Савелий поначалу пытался вставить возражение сквозь её искусные проклёны, потом стал тише, потом вовсе перестал слушать — губы её двигались, но слова уже тонули в ровном гуле моря за спиной.
Он устало отмахнулся, будто отгоняя надоедливую чайку, подхватил мокрый невод и, не глядя на жену, сошёл с крыльца. Шаги его в вязкой грязи шлёпали глухо и мерно, он двинулся к морю — туда, где шум прибоя был проще, чем женский крик, и холод казался мягче, чем тёплая злость в избе.
Авдотья ещё долго стояла в сенях, покуда холод не пробрал до костей. Тогда уж она обернулась и вошла в избу. В углу, у печи, сиротливо притулилось единственное оставшееся корыто — треснувшее, с выломанным краем, в щели которого пряталась паутина и сушёная грязь. Она присела рядом, провела шершавой ладонью по расколотой древесине и горько усмехнулась.
— Вот ты, милай мой, и есть вся моя жизнь, — сказала она тихо. — Целое, да только наполовину; держится, да воду не держит.
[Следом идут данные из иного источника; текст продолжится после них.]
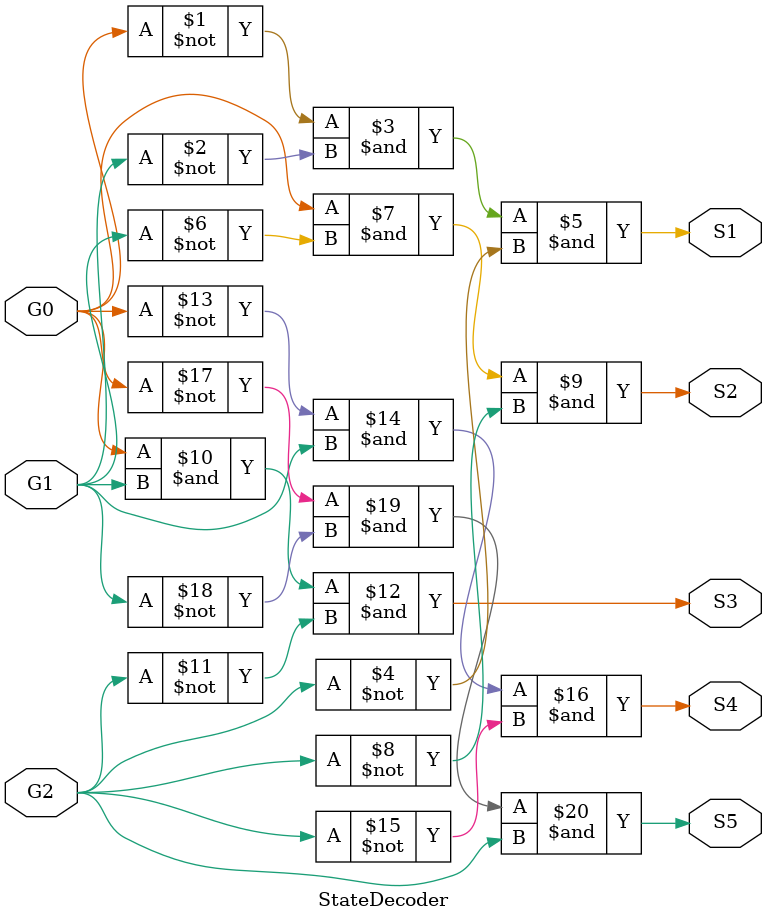
<source format=v>
`timescale 1ns / 1ps
 module StateDecoder(G0, G1,G2, S1, S2, S3, S4, S5);
  input   G0;
  input   G1;
  input   G2;
  output  S1;
  output  S2;
  output  S3;
  output  S4;
  output  S5;
  assign S1 = (~G0) & (~G1) & (~G2);
  assign S2 = G0 & (~G1) & (~G2);
  assign S3 = G0 & G1 & (~G2);
  assign S4 = (~G0) & G1 & (~G2);
  assign S5 = (~G0) & (~G1) & G2;
  
endmodule


</source>
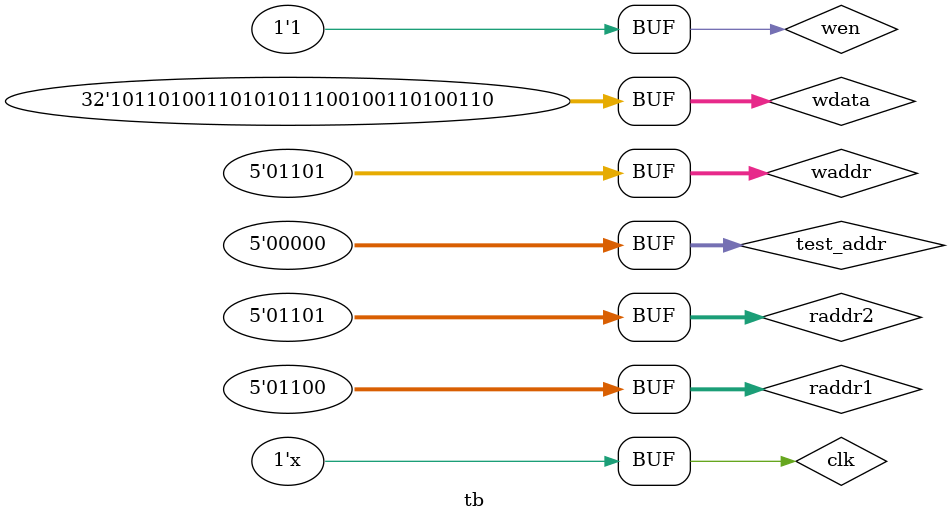
<source format=v>
`timescale 1ns / 1ps

module tb;
    //inputs
    reg clk;
    reg wen;//Ð´Ê¹ÄÜ
    reg  [4 :0] raddr1;//¶Á²Ù×÷£¬¶ÁµØÖ·
    reg  [4 :0] raddr2;
    reg  [4 :0] waddr;
    reg  [31:0] wdata;
    reg  [4 :0] test_addr;
    //outputs
    wire [31:0] rdata1;//¶Á³öÊý¾Ý
    wire [31:0] rdata2;    
    wire  [31:0] test_data;

    regfile uut (//µ÷ÓÃregfileÄ£¿é£¬×Ô¶¨ÒåÃû×Öuut
        .clk   (clk   ),
        .wen   (wen   ),
        .raddr1(raddr1),
        .raddr2(raddr2),
        .waddr (waddr ),
        .wdata (wdata ),
        .rdata1(rdata1),
        .rdata2(rdata2),
        .test_addr(test_addr),
        .test_data(test_data)
    );
//-----{µ÷ÓÃ¼Ó·¨Ä£¿é}begin
    wire [31:0] result;
    wire        cout;
    adder adder_module(
        .rdata1(rdata1),
        .rdata2(rdata2),
        .result(result),
        .cout  (cout)
    );
    
    initial begin
    clk = 0;
    wen=0;
    raddr1=0;
    raddr2=0;
    waddr=0;
    wdata=0;
    test_addr=0;
    #100;
    wen=1;
    waddr=12;
    wdata=32'Hc9a6b4d5;
    raddr1=12;
    #100;
    waddr=13;
    wdata=32'Hb4d5c9a6;
    raddr2=13;
    #100;

    end
   always #5 clk = ~clk;

endmodule

</source>
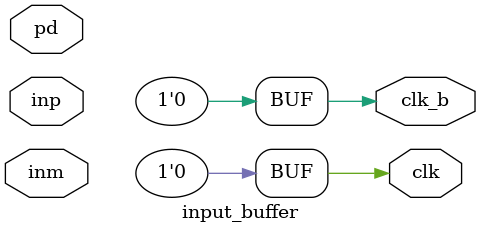
<source format=sv>
module input_buffer (
	input inp,
	input inm,
	input pd,
	output clk,
	output clk_b
);
    assign clk = 1'b0;
    assign clk_b = 1'b0;
endmodule

</source>
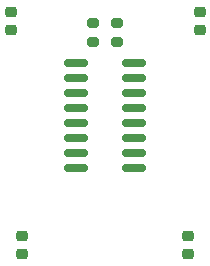
<source format=gbr>
%TF.GenerationSoftware,KiCad,Pcbnew,7.0.7*%
%TF.CreationDate,2024-04-10T23:56:21-07:00*%
%TF.ProjectId,USBTTL,55534254-544c-42e6-9b69-6361645f7063,rev?*%
%TF.SameCoordinates,Original*%
%TF.FileFunction,Paste,Top*%
%TF.FilePolarity,Positive*%
%FSLAX46Y46*%
G04 Gerber Fmt 4.6, Leading zero omitted, Abs format (unit mm)*
G04 Created by KiCad (PCBNEW 7.0.7) date 2024-04-10 23:56:21*
%MOMM*%
%LPD*%
G01*
G04 APERTURE LIST*
G04 Aperture macros list*
%AMRoundRect*
0 Rectangle with rounded corners*
0 $1 Rounding radius*
0 $2 $3 $4 $5 $6 $7 $8 $9 X,Y pos of 4 corners*
0 Add a 4 corners polygon primitive as box body*
4,1,4,$2,$3,$4,$5,$6,$7,$8,$9,$2,$3,0*
0 Add four circle primitives for the rounded corners*
1,1,$1+$1,$2,$3*
1,1,$1+$1,$4,$5*
1,1,$1+$1,$6,$7*
1,1,$1+$1,$8,$9*
0 Add four rect primitives between the rounded corners*
20,1,$1+$1,$2,$3,$4,$5,0*
20,1,$1+$1,$4,$5,$6,$7,0*
20,1,$1+$1,$6,$7,$8,$9,0*
20,1,$1+$1,$8,$9,$2,$3,0*%
G04 Aperture macros list end*
%ADD10RoundRect,0.150000X-0.825000X-0.150000X0.825000X-0.150000X0.825000X0.150000X-0.825000X0.150000X0*%
%ADD11RoundRect,0.225000X-0.250000X0.225000X-0.250000X-0.225000X0.250000X-0.225000X0.250000X0.225000X0*%
%ADD12RoundRect,0.200000X-0.275000X0.200000X-0.275000X-0.200000X0.275000X-0.200000X0.275000X0.200000X0*%
%ADD13RoundRect,0.225000X0.250000X-0.225000X0.250000X0.225000X-0.250000X0.225000X-0.250000X-0.225000X0*%
G04 APERTURE END LIST*
D10*
%TO.C,U1*%
X67525000Y-45555000D03*
X67525000Y-46825000D03*
X67525000Y-48095000D03*
X67525000Y-49365000D03*
X67525000Y-50635000D03*
X67525000Y-51905000D03*
X67525000Y-53175000D03*
X67525000Y-54445000D03*
X72475000Y-54445000D03*
X72475000Y-53175000D03*
X72475000Y-51905000D03*
X72475000Y-50635000D03*
X72475000Y-49365000D03*
X72475000Y-48095000D03*
X72475000Y-46825000D03*
X72475000Y-45555000D03*
%TD*%
D11*
%TO.C,C3*%
X77000000Y-60225000D03*
X77000000Y-61775000D03*
%TD*%
D12*
%TO.C,R2*%
X69000000Y-42175000D03*
X69000000Y-43825000D03*
%TD*%
%TO.C,R1*%
X71000000Y-42175000D03*
X71000000Y-43825000D03*
%TD*%
D13*
%TO.C,C2*%
X78000000Y-42775000D03*
X78000000Y-41225000D03*
%TD*%
%TO.C,C4*%
X63000000Y-61775000D03*
X63000000Y-60225000D03*
%TD*%
D11*
%TO.C,C1*%
X62000000Y-41225000D03*
X62000000Y-42775000D03*
%TD*%
M02*

</source>
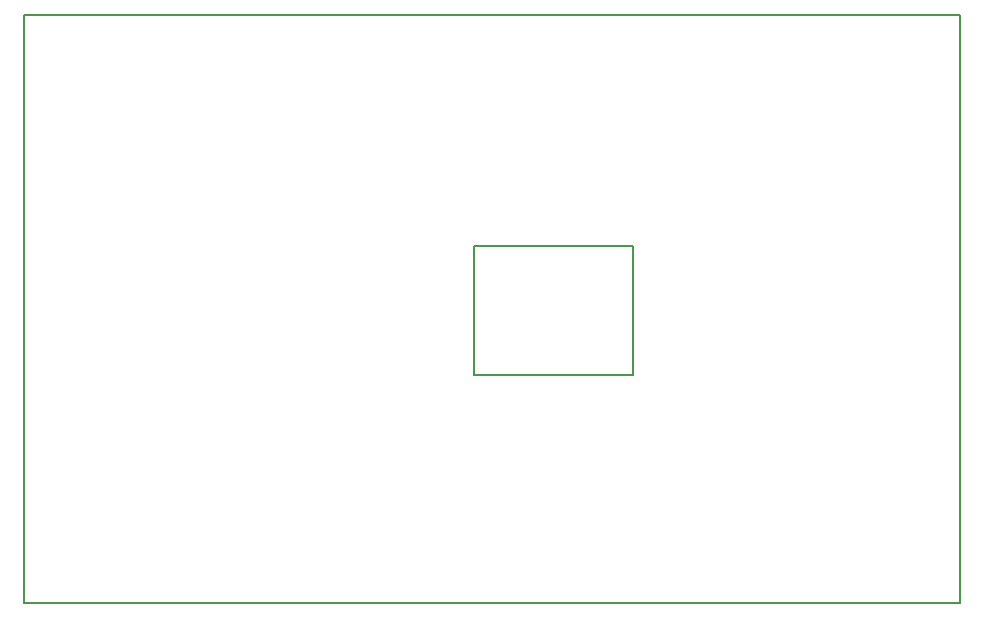
<source format=gbr>
G04 #@! TF.FileFunction,Profile,NP*
%FSLAX46Y46*%
G04 Gerber Fmt 4.6, Leading zero omitted, Abs format (unit mm)*
G04 Created by KiCad (PCBNEW (after 2015-mar-04 BZR unknown)-product) date 2015年08月08日土曜日 05:56:36*
%MOMM*%
G01*
G04 APERTURE LIST*
%ADD10C,0.100000*%
%ADD11C,0.150000*%
G04 APERTURE END LIST*
D10*
D11*
X51562000Y30226000D02*
X38100000Y30226000D01*
X51562000Y19304000D02*
X51562000Y30226000D01*
X38100000Y19304000D02*
X51562000Y19304000D01*
X38100000Y30226000D02*
X38100000Y19304000D01*
X0Y0D02*
X2540000Y0D01*
X0Y49784000D02*
X0Y0D01*
X2540000Y49784000D02*
X0Y49784000D01*
X79248000Y49784000D02*
X77724000Y49784000D01*
X79248000Y48260000D02*
X79248000Y49784000D01*
X79248000Y35560000D02*
X79248000Y48260000D01*
X79248000Y0D02*
X79248000Y35560000D01*
X77724000Y0D02*
X79248000Y0D01*
X2540000Y0D02*
X20066000Y0D01*
X55372000Y0D02*
X20066000Y0D01*
X77724000Y0D02*
X55372000Y0D01*
X56896000Y49784000D02*
X77724000Y49784000D01*
X32004000Y49784000D02*
X56896000Y49784000D01*
X2540000Y49784000D02*
X32004000Y49784000D01*
M02*

</source>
Она вздохнула, опёрлась о колено и, глядя в пустое нутро корыта, пробормотала вполголоса:
— Ну что, корытце… может, он и вправду золотую рыбку мне изловит? — И сама себе ответила: — Ага, изловит… Разве что дохлую.
Ветер зашумел в трубе, заскрипели стены, а море глухо ударило в берег, будто и вправду рассмеялось её шутке.